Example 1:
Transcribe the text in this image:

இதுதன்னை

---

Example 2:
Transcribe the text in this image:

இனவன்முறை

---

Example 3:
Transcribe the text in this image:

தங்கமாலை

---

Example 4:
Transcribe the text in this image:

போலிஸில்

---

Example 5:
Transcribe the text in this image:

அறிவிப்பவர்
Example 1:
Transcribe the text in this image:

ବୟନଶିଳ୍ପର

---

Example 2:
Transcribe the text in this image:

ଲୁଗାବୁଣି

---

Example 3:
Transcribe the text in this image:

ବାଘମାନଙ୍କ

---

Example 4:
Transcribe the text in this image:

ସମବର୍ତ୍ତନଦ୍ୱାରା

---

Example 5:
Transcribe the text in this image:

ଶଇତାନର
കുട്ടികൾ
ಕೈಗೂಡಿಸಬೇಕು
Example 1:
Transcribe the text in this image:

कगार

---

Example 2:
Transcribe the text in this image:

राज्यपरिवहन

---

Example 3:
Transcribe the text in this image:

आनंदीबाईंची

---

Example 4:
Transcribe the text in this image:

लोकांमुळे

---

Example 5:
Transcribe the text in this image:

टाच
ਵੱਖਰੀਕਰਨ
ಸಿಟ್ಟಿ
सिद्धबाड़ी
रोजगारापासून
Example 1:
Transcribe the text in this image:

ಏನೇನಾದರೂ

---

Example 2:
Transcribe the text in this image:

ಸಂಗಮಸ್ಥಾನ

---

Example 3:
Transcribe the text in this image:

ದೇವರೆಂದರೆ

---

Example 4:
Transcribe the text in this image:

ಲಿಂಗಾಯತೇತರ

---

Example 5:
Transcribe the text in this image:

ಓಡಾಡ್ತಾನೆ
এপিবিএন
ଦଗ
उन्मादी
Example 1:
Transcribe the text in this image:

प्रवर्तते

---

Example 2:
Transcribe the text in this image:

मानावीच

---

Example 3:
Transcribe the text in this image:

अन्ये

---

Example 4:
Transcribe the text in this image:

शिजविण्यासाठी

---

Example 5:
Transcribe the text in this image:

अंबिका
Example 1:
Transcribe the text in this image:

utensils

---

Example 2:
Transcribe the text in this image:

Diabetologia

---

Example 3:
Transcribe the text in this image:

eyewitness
------------------------------------------------------------
_Brief_.
Print the whole listing again, exactly.

_Response for this exercise_.
Example 1:
Transcribe the text in this image:

இதுதன்னை

---

Example 2:
Transcribe the text in this image:

இனவன்முறை

---

Example 3:
Transcribe the text in this image:

தங்கமாலை

---

Example 4:
Transcribe the text in this image:

போலிஸில்

---

Example 5:
Transcribe the text in this image:

அறிவிப்பவர்
Example 1:
Transcribe the text in this image:

ବୟନଶିଳ୍ପର

---

Example 2:
Transcribe the text in this image:

ଲୁଗାବୁଣି

---

Example 3:
Transcribe the text in this image:

ବାଘମାନଙ୍କ

---

Example 4:
Transcribe the text in this image:

ସମବର୍ତ୍ତନଦ୍ୱାରା

---

Example 5:
Transcribe the text in this image:

ଶଇତାନର
കുട്ടികൾ
ಕೈಗೂಡಿಸಬೇಕು
Example 1:
Transcribe the text in this image:

कगार

---

Example 2:
Transcribe the text in this image:

राज्यपरिवहन

---

Example 3:
Transcribe the text in this image:

आनंदीबाईंची

---

Example 4:
Transcribe the text in this image:

लोकांमुळे

---

Example 5:
Transcribe the text in this image:

टाच
ਵੱਖਰੀਕਰਨ
ಸಿಟ್ಟಿ
सिद्धबाड़ी
रोजगारापासून
Example 1:
Transcribe the text in this image:

ಏನೇನಾದರೂ

---

Example 2:
Transcribe the text in this image:

ಸಂಗಮಸ್ಥಾನ

---

Example 3:
Transcribe the text in this image:

ದೇವರೆಂದರೆ

---

Example 4:
Transcribe the text in this image:

ಲಿಂಗಾಯತೇತರ

---

Example 5:
Transcribe the text in this image:

ಓಡಾಡ್ತಾನೆ
এপিবিএন
ଦଗ
उन्मादी
Example 1:
Transcribe the text in this image:

प्रवर्तते

---

Example 2:
Transcribe the text in this image:

मानावीच

---

Example 3:
Transcribe the text in this image:

अन्ये

---

Example 4:
Transcribe the text in this image:

शिजविण्यासाठी

---

Example 5:
Transcribe the text in this image:

अंबिका
Example 1:
Transcribe the text in this image:

utensils

---

Example 2:
Transcribe the text in this image:

Diabetologia

---

Example 3:
Transcribe the text in this image:

eyewitness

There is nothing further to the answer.